[Start of section]

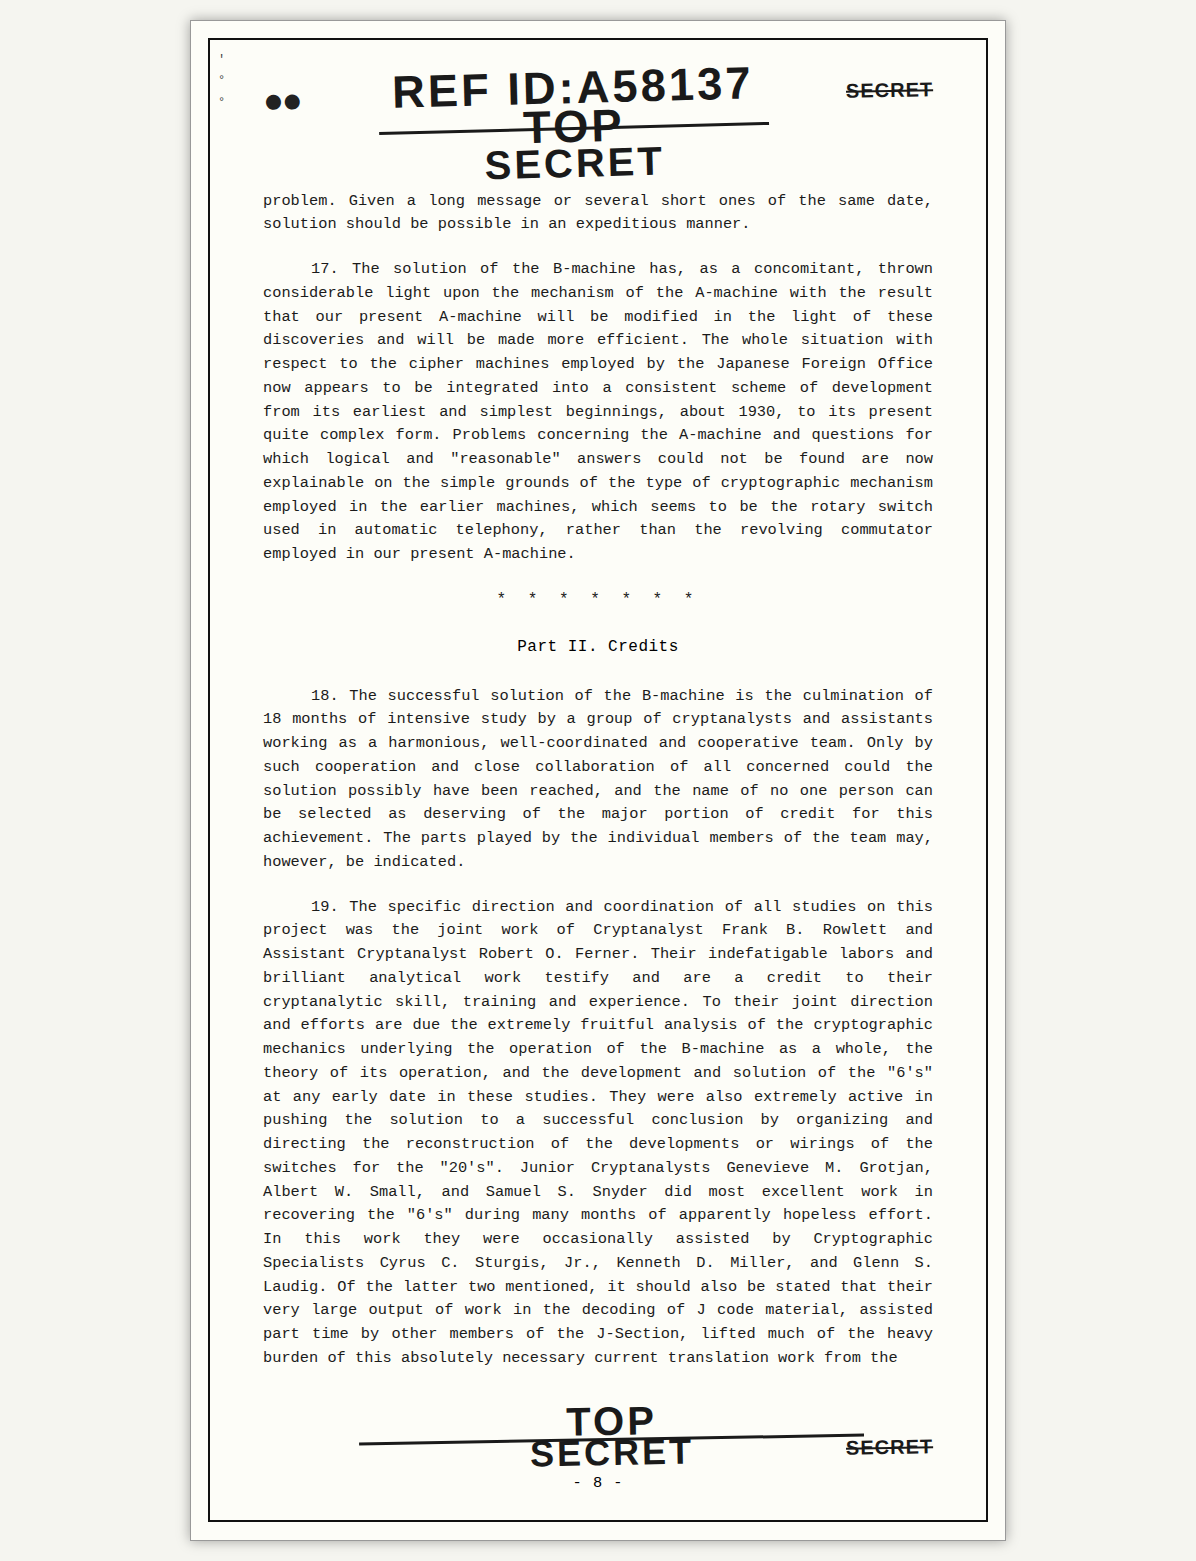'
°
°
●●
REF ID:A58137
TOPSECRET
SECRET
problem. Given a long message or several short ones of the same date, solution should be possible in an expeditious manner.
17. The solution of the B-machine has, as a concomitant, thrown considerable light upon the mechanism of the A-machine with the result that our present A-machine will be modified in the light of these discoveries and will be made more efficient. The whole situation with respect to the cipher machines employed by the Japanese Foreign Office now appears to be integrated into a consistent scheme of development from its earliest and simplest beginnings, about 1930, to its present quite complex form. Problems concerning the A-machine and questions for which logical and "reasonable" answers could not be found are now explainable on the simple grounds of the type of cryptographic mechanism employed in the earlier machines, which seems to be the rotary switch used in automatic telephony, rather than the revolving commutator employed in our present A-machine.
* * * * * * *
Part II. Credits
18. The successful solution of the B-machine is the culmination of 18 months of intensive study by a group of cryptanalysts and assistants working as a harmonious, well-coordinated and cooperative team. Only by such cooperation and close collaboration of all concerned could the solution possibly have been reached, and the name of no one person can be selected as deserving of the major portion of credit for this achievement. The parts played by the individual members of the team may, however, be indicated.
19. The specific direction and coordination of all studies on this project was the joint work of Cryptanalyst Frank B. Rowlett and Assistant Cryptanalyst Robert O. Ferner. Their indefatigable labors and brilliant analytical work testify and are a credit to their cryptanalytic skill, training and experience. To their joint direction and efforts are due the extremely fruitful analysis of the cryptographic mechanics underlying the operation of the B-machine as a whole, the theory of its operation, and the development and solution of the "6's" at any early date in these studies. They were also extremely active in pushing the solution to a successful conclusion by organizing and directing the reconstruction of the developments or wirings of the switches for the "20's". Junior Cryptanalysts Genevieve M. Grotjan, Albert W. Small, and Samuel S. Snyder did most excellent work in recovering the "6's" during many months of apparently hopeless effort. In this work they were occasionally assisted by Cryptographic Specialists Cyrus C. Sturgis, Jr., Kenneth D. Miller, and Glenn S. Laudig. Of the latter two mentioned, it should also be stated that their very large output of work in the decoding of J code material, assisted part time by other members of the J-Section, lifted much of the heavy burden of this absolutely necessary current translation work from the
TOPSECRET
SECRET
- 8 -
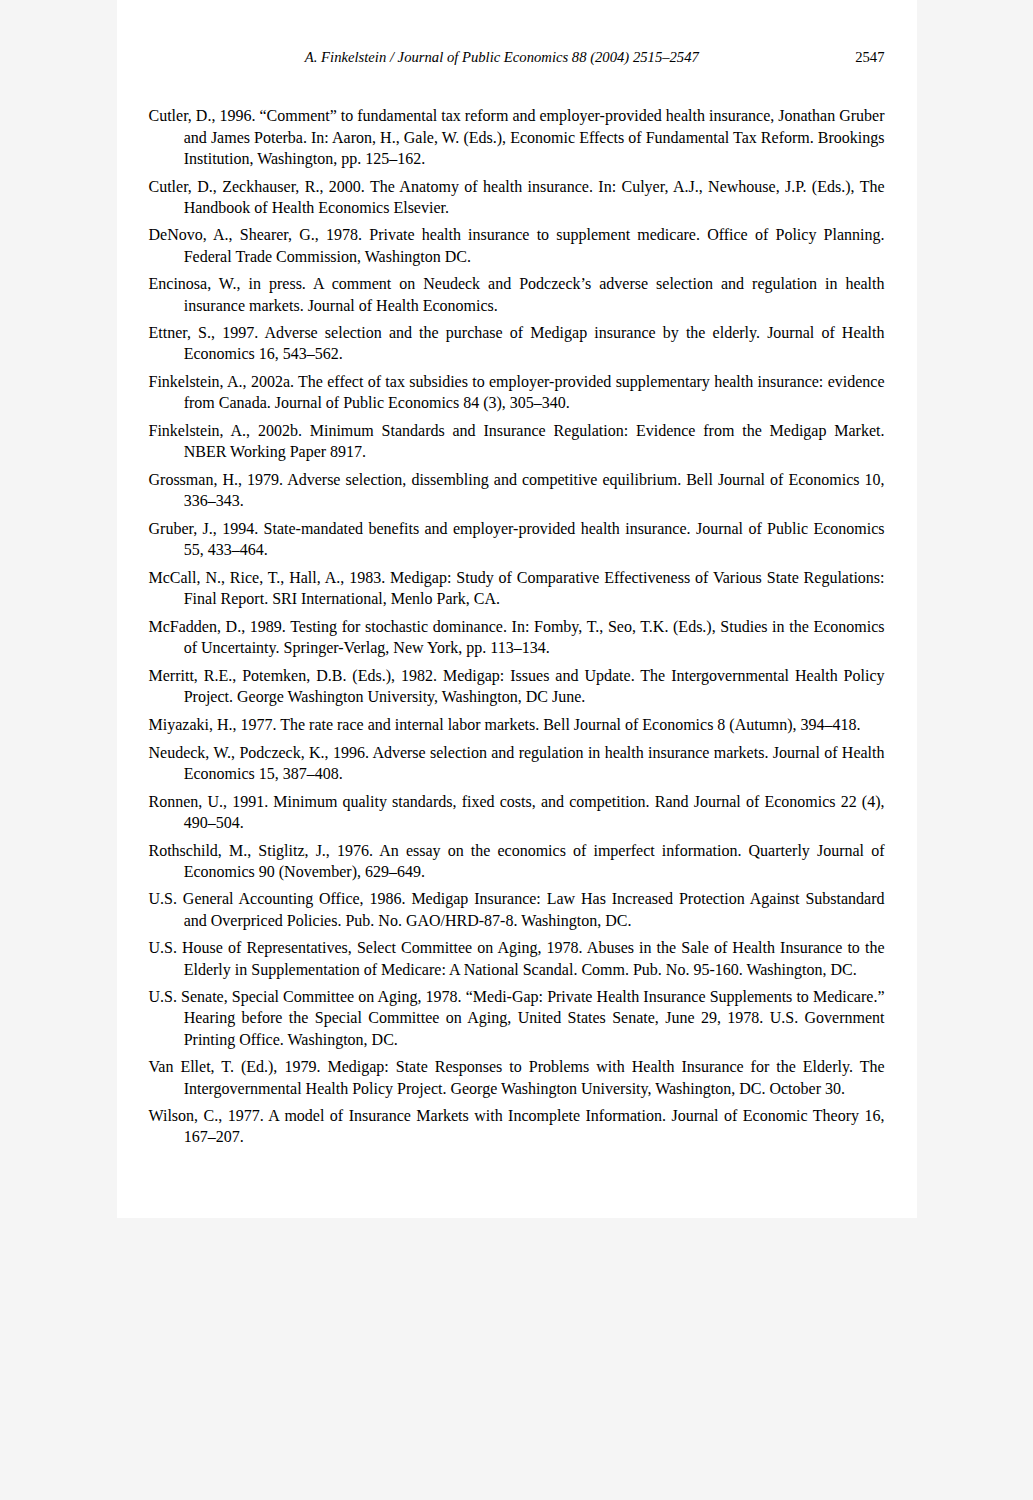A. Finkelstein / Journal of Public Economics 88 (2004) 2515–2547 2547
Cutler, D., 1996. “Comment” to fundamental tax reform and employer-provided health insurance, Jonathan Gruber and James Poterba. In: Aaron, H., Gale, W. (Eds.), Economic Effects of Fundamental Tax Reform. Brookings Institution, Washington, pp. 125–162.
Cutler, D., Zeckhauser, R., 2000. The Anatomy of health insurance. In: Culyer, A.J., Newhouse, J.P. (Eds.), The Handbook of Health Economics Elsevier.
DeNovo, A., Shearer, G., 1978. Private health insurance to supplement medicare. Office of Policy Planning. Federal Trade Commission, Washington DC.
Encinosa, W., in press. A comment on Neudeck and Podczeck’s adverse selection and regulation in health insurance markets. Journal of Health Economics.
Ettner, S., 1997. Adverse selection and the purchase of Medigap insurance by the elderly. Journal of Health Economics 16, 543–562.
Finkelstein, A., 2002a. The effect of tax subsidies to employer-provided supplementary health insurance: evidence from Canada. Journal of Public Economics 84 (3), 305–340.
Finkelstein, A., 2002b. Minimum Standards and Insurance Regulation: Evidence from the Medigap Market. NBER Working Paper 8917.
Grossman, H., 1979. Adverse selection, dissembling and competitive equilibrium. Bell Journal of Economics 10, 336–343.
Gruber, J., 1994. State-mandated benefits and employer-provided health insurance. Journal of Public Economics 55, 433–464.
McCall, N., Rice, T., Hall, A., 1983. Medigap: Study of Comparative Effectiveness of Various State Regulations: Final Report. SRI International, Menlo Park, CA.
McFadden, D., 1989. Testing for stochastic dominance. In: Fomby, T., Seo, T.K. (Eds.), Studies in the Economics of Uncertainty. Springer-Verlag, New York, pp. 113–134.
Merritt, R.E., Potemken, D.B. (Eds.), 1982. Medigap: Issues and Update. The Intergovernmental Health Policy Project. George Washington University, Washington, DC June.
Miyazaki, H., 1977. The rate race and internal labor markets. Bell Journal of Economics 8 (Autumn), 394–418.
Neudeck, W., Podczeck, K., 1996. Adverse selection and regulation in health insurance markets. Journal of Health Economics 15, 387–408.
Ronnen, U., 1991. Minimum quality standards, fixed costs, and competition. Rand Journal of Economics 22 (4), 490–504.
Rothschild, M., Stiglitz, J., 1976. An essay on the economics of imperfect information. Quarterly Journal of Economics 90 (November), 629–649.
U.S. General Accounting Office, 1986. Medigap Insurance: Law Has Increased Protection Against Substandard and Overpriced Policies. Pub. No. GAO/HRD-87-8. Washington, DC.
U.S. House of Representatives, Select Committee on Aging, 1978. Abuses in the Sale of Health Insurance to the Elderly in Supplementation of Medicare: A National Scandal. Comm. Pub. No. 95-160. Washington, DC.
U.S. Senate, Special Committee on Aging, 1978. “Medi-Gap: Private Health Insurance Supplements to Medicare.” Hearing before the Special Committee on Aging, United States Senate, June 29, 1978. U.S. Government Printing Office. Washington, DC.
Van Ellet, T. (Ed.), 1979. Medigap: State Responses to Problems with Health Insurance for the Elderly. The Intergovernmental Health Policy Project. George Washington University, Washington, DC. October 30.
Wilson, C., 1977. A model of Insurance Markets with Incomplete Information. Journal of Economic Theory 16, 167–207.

[End of section]

Repeat the listing above up to and including the line with "problem. Given a", starting from its first line. Drop any pictures.

• Exercise response:
'
°
°
●●
REF ID:A58137
TOPSECRET
SECRET
problem. Given a long message or several short ones of the same date, solution should be possible in an expeditious manner.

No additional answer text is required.